That’s why the practice of patience is so essential in our modern world: because things are always going wrong. We can’t change that – we can only change the way we respond. If you’re stuck in a traffic jam on your way to an important meeting, you have two choises: you can be late and stressed, or you can be late and happy. Neither option will take the traffic jam away: the only control we can take in that situation is over the state of our mind. We can choose to accept the situation we find ourselves in, not wishing it was different or saying ‘it isn’t fair’, and through that acceptance we stay at peace.

Geshe-la describes patience as ‘an open, accommodating, and peaceful heart.’ We always need patience; even if there are practical things we can do to improve our external situation, it is only patience that can solve the inner problem of stress and frustration. For example, our computer crashes; we feel irritated; we restart the computer and find it has miraculously saved all our work, so our external problem has gone away; but we still have a horrible state of mind because we allowed anger to take hold. So, we need to practice patience when there is nothing we can do to change our situation, and we need to practice patience while we are fixing those situations we can change.

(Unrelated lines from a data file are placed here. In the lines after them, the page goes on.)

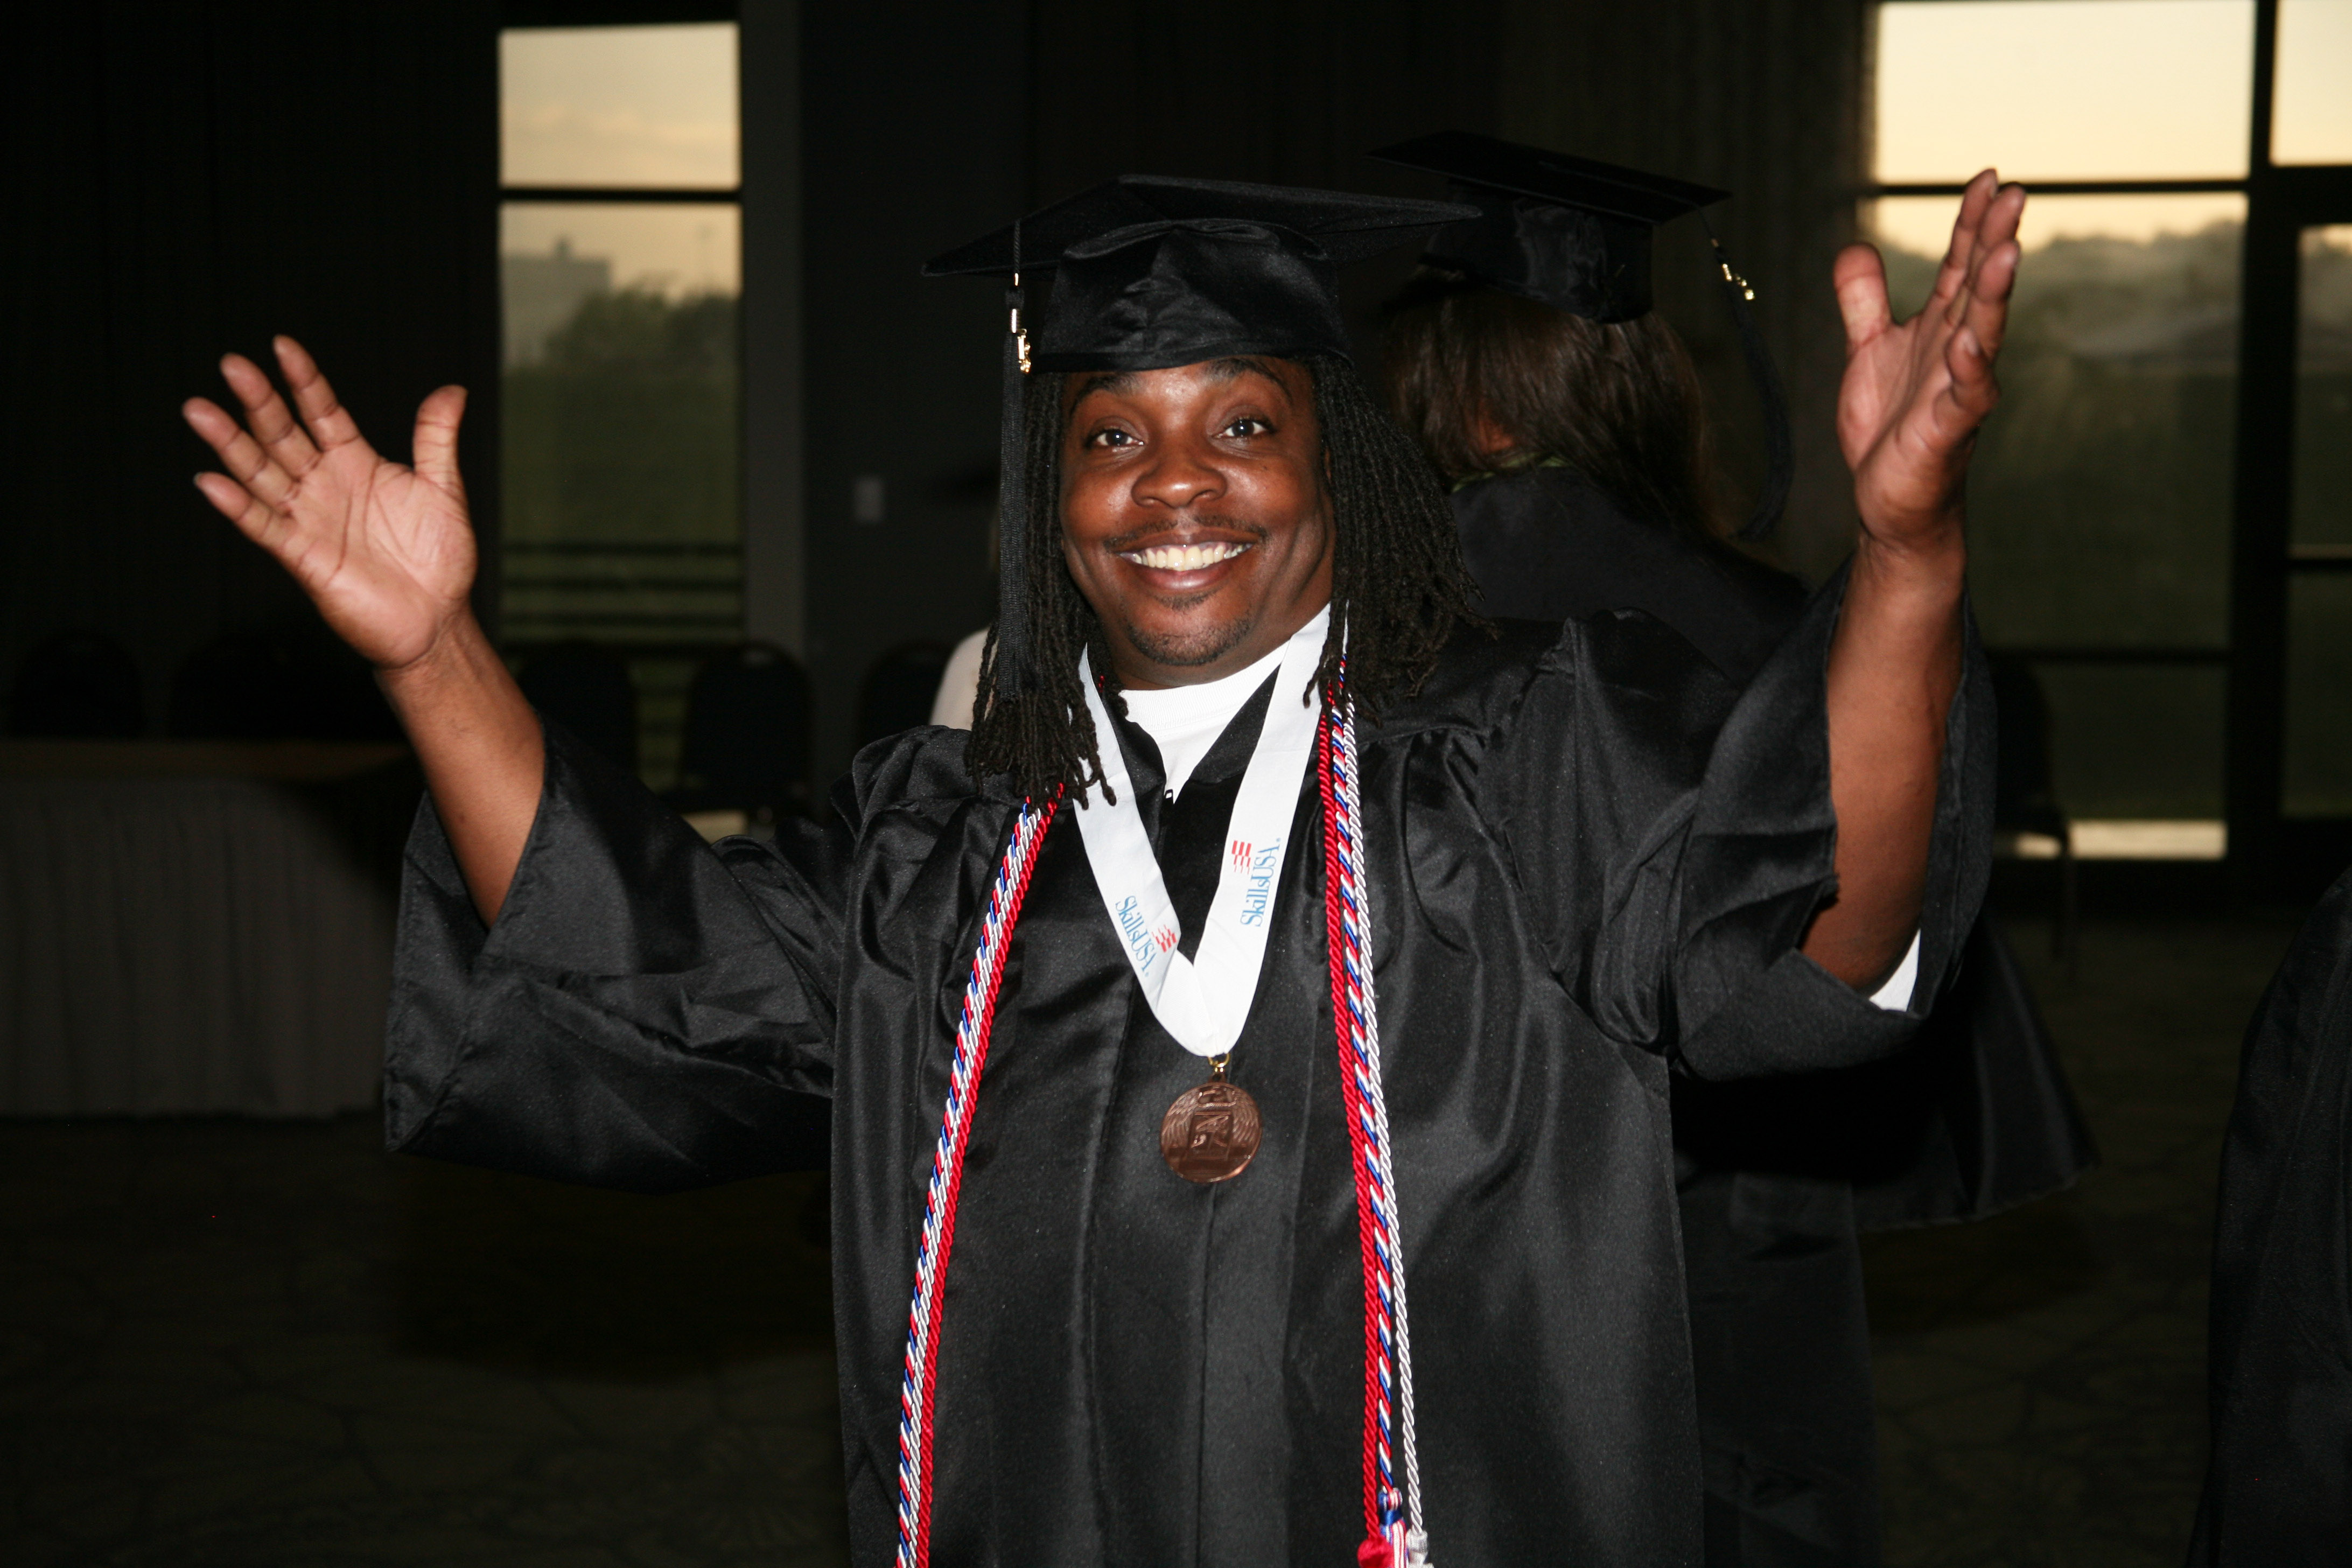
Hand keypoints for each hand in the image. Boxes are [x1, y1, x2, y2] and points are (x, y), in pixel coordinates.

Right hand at [183, 336, 475, 670]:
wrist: (438, 619)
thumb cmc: (439, 558)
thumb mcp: (442, 488)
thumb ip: (436, 438)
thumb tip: (453, 389)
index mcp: (355, 463)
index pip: (321, 411)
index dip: (304, 380)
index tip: (282, 346)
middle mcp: (324, 485)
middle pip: (283, 435)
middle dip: (258, 401)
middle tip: (232, 365)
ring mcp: (310, 519)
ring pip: (262, 473)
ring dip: (231, 444)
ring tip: (200, 410)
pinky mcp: (304, 557)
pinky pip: (265, 527)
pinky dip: (238, 507)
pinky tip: (211, 482)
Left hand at [1834, 169, 2024, 554]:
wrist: (1887, 500)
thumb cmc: (1888, 426)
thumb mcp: (1868, 351)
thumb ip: (1864, 302)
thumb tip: (1856, 247)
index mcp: (1941, 329)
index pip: (1961, 265)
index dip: (1972, 222)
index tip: (1987, 178)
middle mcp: (1957, 353)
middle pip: (1979, 288)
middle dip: (1995, 241)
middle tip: (2013, 194)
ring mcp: (1957, 391)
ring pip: (1983, 335)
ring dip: (1994, 295)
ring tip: (2005, 253)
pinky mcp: (1947, 432)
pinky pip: (1965, 398)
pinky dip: (1970, 371)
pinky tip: (1970, 344)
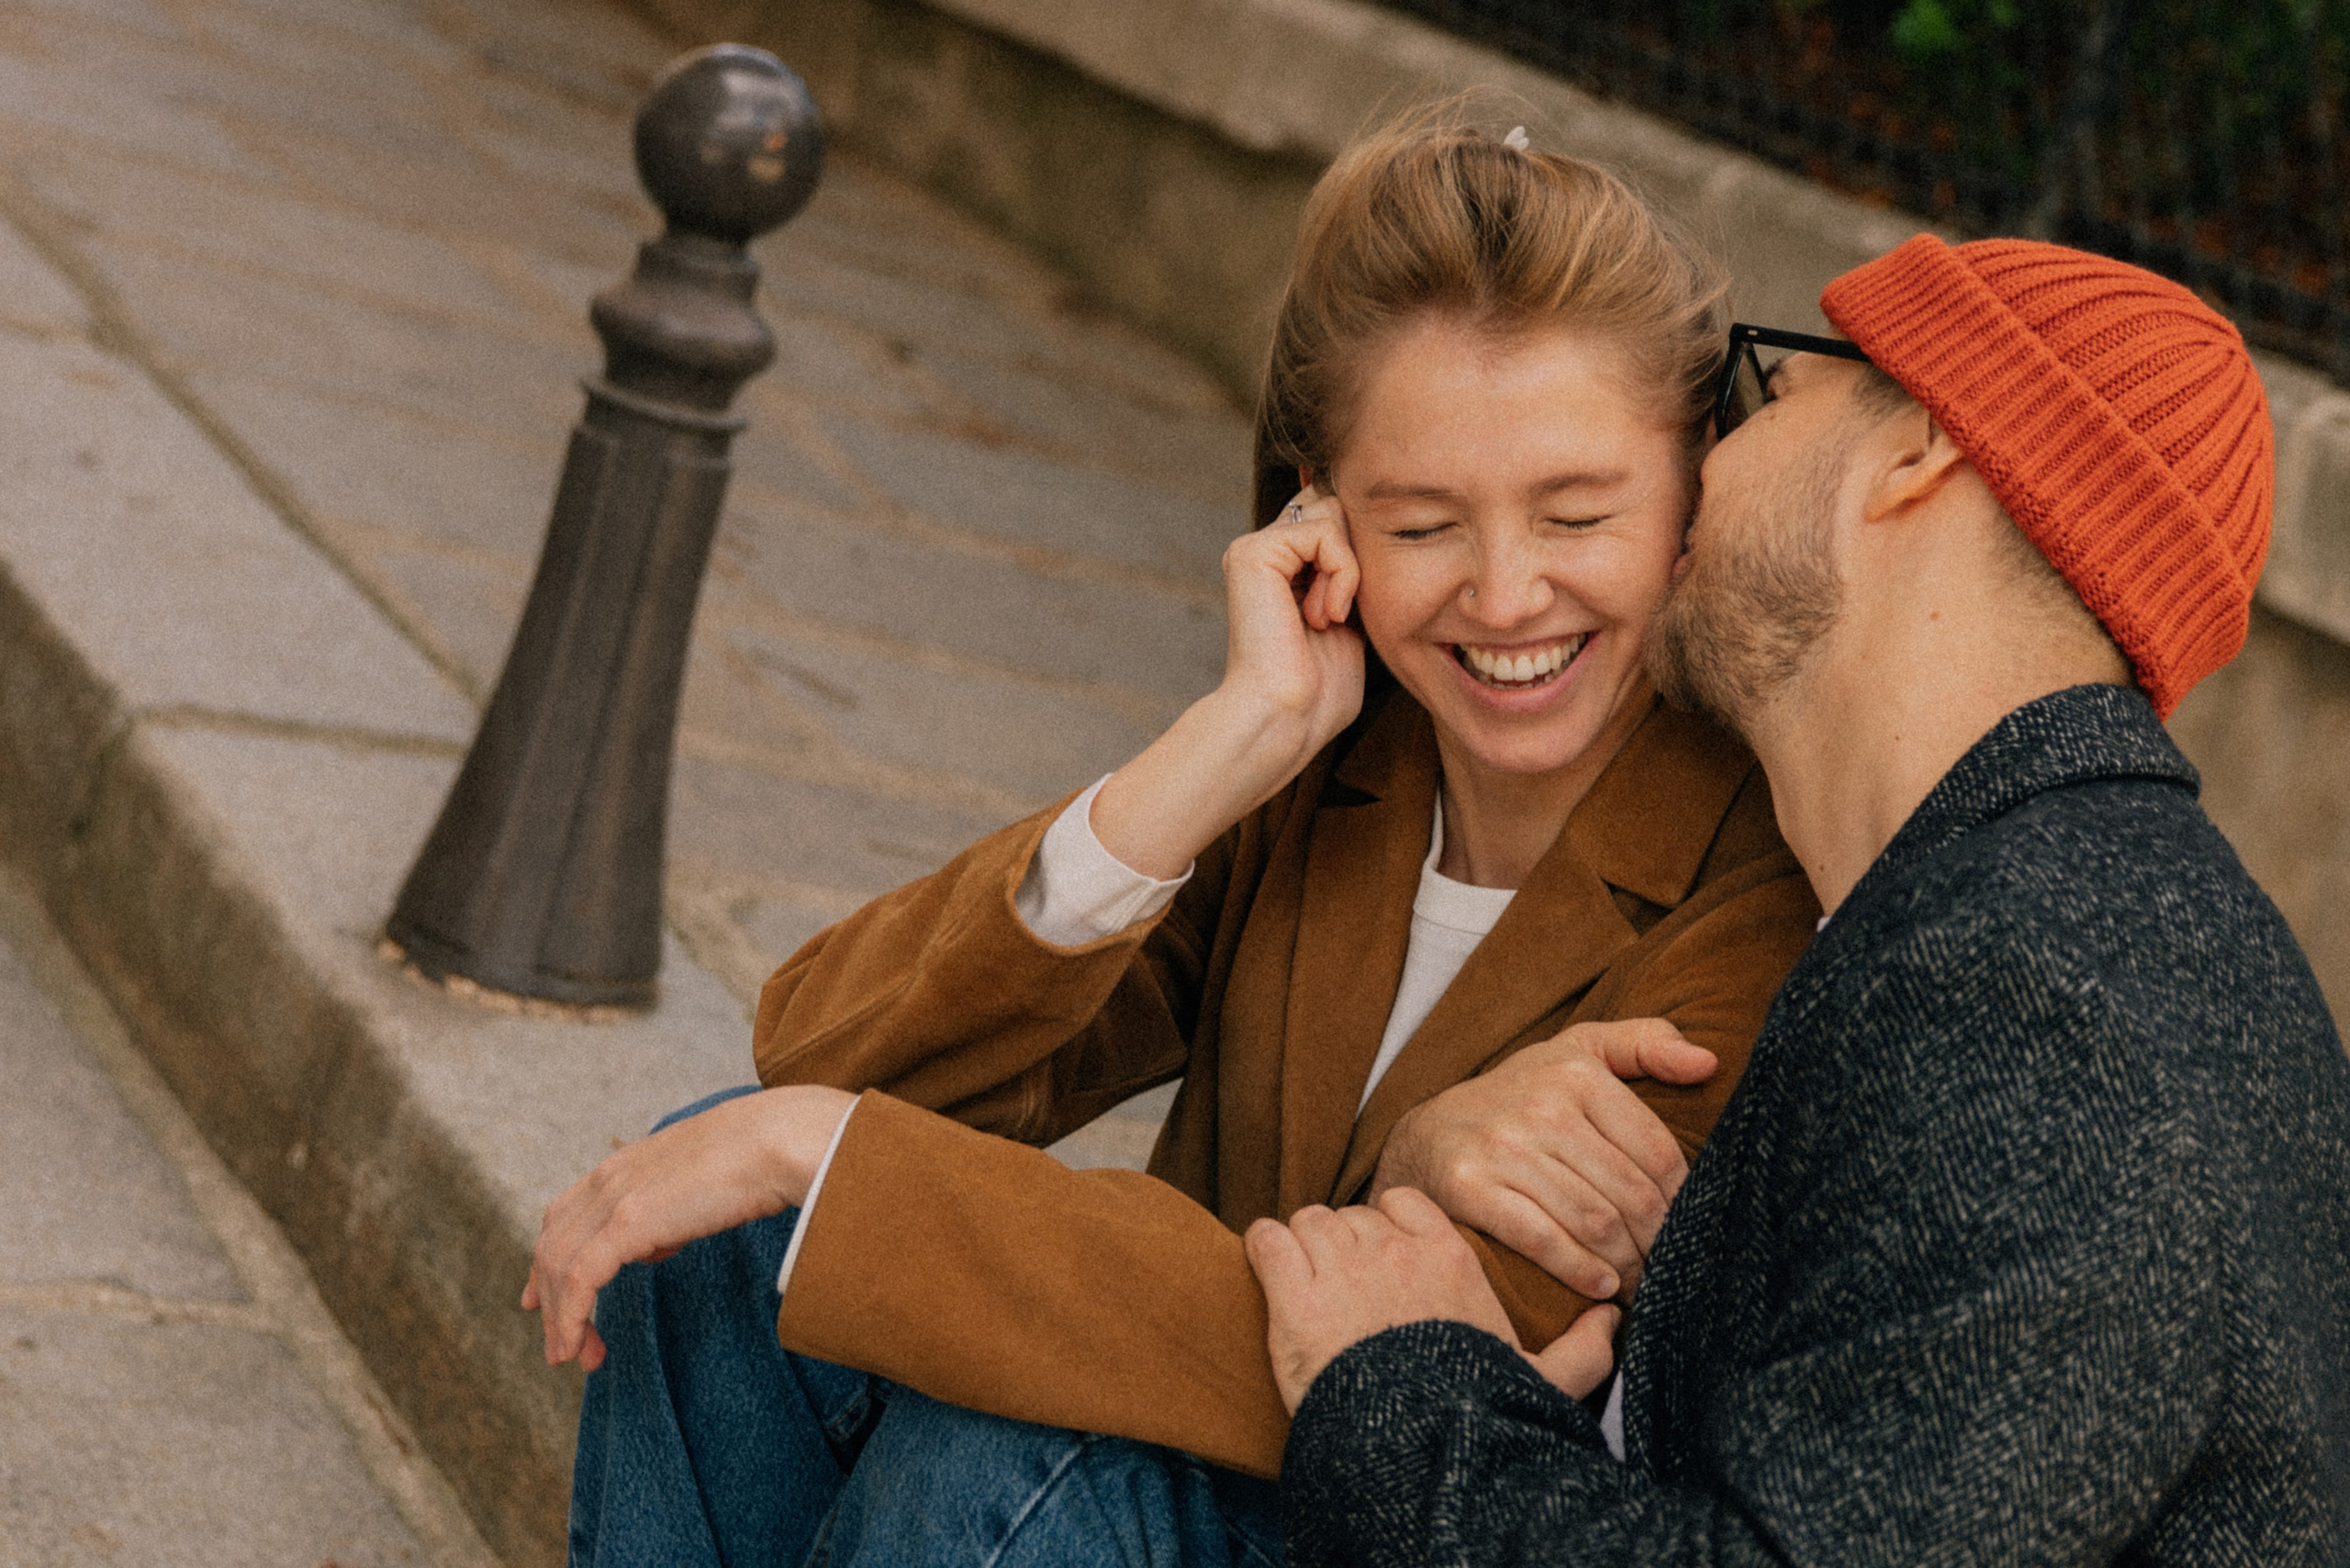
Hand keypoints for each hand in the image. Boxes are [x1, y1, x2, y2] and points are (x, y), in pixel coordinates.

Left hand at [521, 1084, 853, 1369]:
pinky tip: (578, 1344)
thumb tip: (654, 1244)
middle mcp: (608, 1179)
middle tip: (562, 1347)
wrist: (776, 1140)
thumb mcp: (696, 1183)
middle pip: (551, 1247)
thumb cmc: (756, 1158)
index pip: (562, 1216)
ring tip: (574, 1358)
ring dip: (561, 1319)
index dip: (546, 1260)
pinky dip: (572, 1317)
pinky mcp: (628, 1221)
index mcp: (623, 1167)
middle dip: (550, 1303)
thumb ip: (666, 1209)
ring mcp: (615, 1198)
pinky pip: (580, 1278)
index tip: (540, 1299)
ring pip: (558, 1267)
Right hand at [1216, 485, 1364, 763]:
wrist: (1286, 717)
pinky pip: (1324, 531)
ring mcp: (1255, 550)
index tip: (1352, 610)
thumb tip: (1377, 533)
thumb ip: (1353, 576)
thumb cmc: (1319, 691)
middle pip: (1337, 507)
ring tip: (1329, 618)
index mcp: (1284, 569)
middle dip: (1356, 558)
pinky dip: (1342, 573)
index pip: (1335, 520)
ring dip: (1347, 570)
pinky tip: (1325, 614)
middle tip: (1340, 615)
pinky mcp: (1253, 552)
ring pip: (1333, 512)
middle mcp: (1265, 553)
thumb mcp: (1350, 622)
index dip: (1359, 551)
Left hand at [1245, 1187, 1620, 1413]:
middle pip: (1351, 1214)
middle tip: (1342, 1287)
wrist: (1412, 1443)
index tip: (1385, 1261)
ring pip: (1308, 1220)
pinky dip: (1262, 1252)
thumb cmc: (1474, 1412)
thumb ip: (1582, 1349)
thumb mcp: (1543, 1382)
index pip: (1406, 1204)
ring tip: (1307, 1287)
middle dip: (1342, 1244)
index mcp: (1448, 1257)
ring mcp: (1339, 1264)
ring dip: (1302, 1248)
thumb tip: (1616, 1321)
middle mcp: (1392, 1248)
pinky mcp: (1291, 1291)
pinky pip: (1265, 1238)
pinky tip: (1270, 1276)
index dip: (1388, 1227)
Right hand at [1371, 1019, 1715, 1301]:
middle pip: (1631, 1195)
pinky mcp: (1468, 1186)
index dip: (1683, 1202)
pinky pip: (1542, 1240)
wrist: (1424, 1136)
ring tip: (1640, 1284)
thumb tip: (1708, 1062)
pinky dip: (1580, 1271)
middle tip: (1668, 1270)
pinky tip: (1600, 1286)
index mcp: (1577, 1073)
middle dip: (1658, 1243)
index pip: (1658, 1153)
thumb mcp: (1577, 1051)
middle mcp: (1540, 1105)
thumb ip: (1645, 1043)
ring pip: (1594, 1223)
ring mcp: (1501, 1147)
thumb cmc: (1519, 1098)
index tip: (1688, 1229)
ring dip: (1627, 1266)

Whatever our situation, we just recognize that it simply is the way it is. No amount of complaining is going to change that. If we can do something constructive to make things better, then good, go ahead: but at this moment, right now, this is what we’ve got and we must accept that for what it is. If we can do this, just accept ‘this is the way it is,’ then we relax, we stop fighting with the reality of our experience; then we can honestly say ‘it’s OK; this is the way it is and that’s OK.’